Un peu plus loin, une sorte de prison/d’enclos à ciel ouvert. Les hommes noirs sont entassés comme des bêtes, dans l’attente d’être vendus comme des bêtes. 1 500 personnes sont regroupées dans l’enclos. Leurs ravisseurs font régner la terreur dans le camp, tuant les déserteurs et affamant les prisonniers. Cela donne lieu à des scènes effroyables. « On était affamés depuis trois jours et j'ai vu des gars, dont je ne vais pas citer la nationalité, qui ont découpé les cuisses de l'un des morts.

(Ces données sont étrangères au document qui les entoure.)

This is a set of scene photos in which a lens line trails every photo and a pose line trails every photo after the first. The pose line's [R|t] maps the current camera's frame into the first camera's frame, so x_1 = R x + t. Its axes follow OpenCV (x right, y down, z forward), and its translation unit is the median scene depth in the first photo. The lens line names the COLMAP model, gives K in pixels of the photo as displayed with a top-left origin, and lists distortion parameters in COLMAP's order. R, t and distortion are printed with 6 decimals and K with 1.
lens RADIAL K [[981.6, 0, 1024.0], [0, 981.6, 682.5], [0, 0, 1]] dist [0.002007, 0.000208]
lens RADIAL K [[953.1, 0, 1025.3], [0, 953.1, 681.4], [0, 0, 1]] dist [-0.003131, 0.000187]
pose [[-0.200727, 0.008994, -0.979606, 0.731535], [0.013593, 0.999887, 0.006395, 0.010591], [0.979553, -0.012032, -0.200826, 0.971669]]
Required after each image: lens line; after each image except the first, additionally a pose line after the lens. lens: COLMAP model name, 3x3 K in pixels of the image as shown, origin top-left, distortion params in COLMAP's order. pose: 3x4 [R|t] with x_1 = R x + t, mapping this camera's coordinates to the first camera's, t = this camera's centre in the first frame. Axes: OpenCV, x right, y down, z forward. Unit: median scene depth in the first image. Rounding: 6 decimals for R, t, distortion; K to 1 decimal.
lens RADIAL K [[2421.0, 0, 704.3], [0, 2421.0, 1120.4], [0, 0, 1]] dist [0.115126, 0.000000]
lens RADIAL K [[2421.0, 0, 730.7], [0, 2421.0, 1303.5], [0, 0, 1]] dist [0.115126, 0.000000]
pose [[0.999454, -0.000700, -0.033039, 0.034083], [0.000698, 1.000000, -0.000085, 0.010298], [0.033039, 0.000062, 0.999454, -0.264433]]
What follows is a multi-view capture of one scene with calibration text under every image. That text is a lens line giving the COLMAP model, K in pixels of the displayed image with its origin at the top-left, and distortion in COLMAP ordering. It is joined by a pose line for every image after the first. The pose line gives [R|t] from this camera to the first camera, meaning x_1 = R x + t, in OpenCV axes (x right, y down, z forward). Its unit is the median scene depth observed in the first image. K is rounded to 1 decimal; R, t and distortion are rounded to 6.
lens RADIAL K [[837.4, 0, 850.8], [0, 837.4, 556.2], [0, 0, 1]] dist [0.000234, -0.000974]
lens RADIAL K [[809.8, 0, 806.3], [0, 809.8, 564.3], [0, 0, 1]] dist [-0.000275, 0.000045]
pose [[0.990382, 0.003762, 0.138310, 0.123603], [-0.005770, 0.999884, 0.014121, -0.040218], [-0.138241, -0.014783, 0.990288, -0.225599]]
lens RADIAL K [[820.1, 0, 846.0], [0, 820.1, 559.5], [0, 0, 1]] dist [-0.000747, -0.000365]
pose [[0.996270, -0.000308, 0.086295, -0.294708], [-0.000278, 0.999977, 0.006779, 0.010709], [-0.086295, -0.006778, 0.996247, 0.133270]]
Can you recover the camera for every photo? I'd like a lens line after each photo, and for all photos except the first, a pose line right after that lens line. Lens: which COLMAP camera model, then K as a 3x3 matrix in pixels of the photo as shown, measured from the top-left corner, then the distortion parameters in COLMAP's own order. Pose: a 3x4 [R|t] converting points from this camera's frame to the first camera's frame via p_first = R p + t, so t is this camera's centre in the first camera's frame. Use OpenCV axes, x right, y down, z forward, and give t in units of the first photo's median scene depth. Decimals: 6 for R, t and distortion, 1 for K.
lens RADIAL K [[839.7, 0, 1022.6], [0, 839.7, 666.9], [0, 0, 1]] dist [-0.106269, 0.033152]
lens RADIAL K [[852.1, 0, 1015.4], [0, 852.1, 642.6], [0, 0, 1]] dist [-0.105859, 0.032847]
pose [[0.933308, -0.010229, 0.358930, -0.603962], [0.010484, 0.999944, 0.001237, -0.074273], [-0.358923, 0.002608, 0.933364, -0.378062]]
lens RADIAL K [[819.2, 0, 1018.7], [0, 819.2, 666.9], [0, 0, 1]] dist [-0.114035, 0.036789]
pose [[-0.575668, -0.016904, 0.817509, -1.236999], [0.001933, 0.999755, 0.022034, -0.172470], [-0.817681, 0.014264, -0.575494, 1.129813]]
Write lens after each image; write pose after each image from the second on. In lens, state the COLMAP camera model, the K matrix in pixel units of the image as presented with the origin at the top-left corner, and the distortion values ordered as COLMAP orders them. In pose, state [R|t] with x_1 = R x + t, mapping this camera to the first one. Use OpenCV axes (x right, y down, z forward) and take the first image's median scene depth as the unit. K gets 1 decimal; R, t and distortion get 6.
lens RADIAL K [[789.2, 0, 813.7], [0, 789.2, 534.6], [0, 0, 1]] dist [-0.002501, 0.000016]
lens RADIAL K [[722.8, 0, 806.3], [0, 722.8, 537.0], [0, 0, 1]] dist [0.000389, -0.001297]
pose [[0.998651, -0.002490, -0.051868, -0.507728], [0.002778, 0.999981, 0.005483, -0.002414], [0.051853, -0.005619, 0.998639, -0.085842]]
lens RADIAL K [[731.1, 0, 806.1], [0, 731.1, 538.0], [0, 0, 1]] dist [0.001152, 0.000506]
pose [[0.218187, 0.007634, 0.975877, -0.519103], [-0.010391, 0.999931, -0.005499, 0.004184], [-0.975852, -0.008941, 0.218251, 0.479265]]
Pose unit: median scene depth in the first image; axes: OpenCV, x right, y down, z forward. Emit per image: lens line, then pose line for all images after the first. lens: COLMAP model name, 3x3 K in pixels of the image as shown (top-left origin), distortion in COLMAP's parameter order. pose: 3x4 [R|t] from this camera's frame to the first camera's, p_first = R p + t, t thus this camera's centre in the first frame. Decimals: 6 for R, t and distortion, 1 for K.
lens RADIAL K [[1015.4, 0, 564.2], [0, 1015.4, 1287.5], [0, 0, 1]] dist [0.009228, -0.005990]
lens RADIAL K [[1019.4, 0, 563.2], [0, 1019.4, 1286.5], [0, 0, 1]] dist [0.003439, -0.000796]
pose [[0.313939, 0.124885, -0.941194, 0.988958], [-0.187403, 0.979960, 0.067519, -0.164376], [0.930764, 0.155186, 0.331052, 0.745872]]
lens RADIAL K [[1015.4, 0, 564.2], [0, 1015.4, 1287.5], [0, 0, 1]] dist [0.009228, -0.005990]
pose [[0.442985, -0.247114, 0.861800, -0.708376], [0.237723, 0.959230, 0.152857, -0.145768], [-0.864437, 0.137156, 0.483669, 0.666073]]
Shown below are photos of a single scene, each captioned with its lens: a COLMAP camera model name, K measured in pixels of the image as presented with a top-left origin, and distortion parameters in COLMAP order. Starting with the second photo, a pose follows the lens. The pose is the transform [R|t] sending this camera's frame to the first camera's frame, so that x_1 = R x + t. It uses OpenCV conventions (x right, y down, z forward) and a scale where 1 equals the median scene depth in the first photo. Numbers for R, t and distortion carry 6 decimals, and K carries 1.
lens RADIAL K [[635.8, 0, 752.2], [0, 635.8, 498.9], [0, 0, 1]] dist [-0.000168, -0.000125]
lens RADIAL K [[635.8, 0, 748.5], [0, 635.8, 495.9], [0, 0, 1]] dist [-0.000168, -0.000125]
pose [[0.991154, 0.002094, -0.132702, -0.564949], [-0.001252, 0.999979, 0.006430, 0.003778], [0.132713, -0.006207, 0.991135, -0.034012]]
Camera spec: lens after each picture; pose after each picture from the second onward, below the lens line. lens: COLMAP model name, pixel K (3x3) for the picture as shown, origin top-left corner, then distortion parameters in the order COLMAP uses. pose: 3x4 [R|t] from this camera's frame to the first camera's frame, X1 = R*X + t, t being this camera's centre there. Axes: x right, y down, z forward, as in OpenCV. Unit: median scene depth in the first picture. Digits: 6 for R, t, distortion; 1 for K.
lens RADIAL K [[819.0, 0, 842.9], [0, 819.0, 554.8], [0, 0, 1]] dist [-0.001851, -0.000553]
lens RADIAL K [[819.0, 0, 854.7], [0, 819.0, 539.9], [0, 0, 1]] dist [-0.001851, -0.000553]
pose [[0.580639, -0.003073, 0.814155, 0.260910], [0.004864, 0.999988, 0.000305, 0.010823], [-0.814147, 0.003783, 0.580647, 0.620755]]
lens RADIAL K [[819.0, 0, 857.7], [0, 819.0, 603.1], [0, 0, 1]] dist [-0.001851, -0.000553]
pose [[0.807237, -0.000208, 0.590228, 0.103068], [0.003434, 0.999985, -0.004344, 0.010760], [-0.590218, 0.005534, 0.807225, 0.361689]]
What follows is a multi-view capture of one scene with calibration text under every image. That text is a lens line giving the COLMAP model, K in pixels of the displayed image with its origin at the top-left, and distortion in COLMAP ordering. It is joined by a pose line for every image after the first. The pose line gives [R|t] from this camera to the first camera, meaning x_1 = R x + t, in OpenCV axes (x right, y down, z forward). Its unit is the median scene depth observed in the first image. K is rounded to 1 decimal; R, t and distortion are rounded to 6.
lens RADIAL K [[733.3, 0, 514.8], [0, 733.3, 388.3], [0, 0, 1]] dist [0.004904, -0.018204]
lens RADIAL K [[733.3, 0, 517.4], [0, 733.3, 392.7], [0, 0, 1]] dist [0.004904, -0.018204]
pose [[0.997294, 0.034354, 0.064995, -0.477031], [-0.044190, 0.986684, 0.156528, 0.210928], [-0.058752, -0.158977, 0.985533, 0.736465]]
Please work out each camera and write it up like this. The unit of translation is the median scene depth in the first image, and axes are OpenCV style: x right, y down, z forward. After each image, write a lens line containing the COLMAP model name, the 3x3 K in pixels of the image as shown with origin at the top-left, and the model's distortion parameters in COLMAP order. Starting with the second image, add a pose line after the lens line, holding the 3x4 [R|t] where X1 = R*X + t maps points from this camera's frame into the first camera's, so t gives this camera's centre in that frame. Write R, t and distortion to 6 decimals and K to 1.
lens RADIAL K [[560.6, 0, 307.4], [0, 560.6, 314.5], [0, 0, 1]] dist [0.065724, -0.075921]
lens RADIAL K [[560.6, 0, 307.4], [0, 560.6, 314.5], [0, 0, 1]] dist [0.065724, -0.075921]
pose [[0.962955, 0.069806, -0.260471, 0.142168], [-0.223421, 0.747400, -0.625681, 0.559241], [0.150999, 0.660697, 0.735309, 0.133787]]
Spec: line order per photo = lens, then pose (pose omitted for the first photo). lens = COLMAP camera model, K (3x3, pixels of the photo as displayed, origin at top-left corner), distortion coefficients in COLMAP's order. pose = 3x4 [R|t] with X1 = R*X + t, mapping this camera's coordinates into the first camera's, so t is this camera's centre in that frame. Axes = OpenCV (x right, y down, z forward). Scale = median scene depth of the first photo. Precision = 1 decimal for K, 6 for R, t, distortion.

Ils l'ont mangé devant mes yeux (5)»
Que faire ?
Une réunion en urgence se tenait ce mercredi soir entre la France, l'Allemagne, le Niger, le Tchad, le Maroc, l’ONU, l’Union africaine et l’Union européenne sur la lutte contre les trafiquants de migrants vendus comme esclaves en Libye. Lors d’une conférence de presse donnée à la résidence de l’ambassadeur de France peu après la rencontre, Emmanuel Macron a annoncé qu’une série de mesures avaient été prises. « La Libye a réaffirmé son accord pour autoriser l’accès au sol libyen afin d’évacuer les camps où ces scènes de barbarie ont été identifiées », a d’abord déclaré le chef de l’État français. « Nous avons dès fin août lancé une action en lien avec le Haut-commissariat (des Nations unies) aux réfugiés pour protéger et apporter l’asile à ces femmes et ces hommes qui y ont droit, en partenariat avec le Niger et le Tchad. Nous devons aller plus loin et accélérer le programme de rapatriement volontaire vers leur pays d’origine » pour ceux qui n’ont pas droit à l’asile, avec l’OIM (Office international des migrations), a ajouté le président Macron (6).
Notes :
2. http://edition.cnn.com/videos/
3. Le Parisien, 22 novembre 2017.
4. France 2, 15 novembre 2017. Interview du journaliste Franck Génauzeau
6. 20 minutes avec AFP, 29 novembre 2017.